Hi,

maybe, maybe not.

it seems like in APL2, / and friends (⌿ \ and ) are always operators.

In GNU APL / and friends are operators if their left argument is a function, and
functions if their left argument is a value.

That's why
1 2 /¨ 3 4 is evaluated directly and without a derived function in GNU APL.

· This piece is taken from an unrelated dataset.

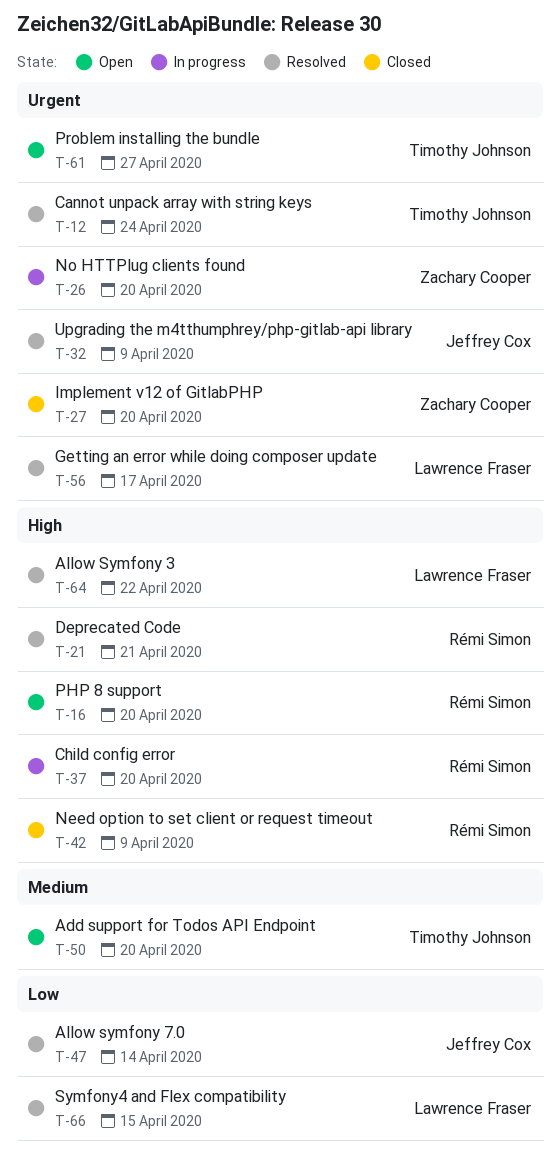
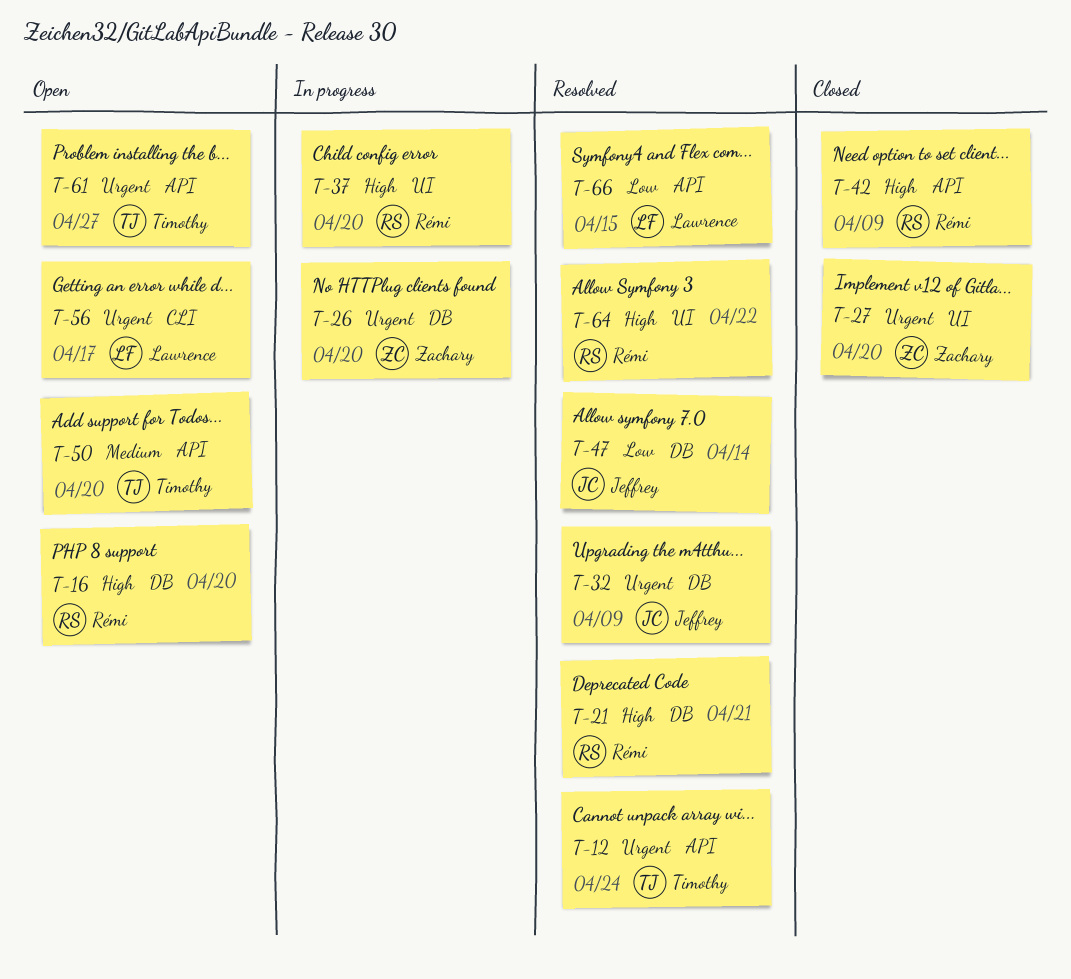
T-56, status: Resolved -> Open
T-64, owner: Lawrence Fraser -> Rémi Simon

The ISO standard lists Z←A/B and Z←A\B as mixed functions replicate (section 10.2.5) and expand (section 10.2.6),
and clearly not as operator (section 9).

I would also argue that there are good reasons for GNU APL to behave as it does (despite of
its APL2 incompatibility). Consider this:

      1 2 /¨ 3 4
 3  4 4
     
      Compress←{ ⍺ / ⍵ }
      1 2 Compress ¨ 3 4
 3  4 4


No surprize, right? But if we would always treat / as an operator, then the above would give two
different results and that would, in my opinion, be rather counter-intuitive.

And the syntax error is a mere consequence of / being a function in the example (you
cannot bind a function to its left argument with ().

/// Jürgen


On 03/15/2016 03:54 PM, Elias Mårtenson wrote:
On 15 March 2016 at 22:47, Jay Foad <jay.f...@gmail.com> wrote:
On 15 March 2016 at 13:24, Elias Mårtenson <loke...@gmail.com> wrote:
> On 15 March 2016 at 21:14, Jay Foad <jay.f...@gmail.com> wrote:
>>
>>       1 2 /¨ 3 4 ⍝ in APL2 this parses as (1 2 /)¨ 3 4
>>  3 3 3  4 4 4
>
> Are you saying that (1 2 /)¨ 3 4 is syntactically correct in APL2?

Yes. / is an operator, so 1 2/ is a derived function, and you can
parenthesise any function-valued _expression_.

So is the SYNTAX ERROR from GNU APL here a bug then?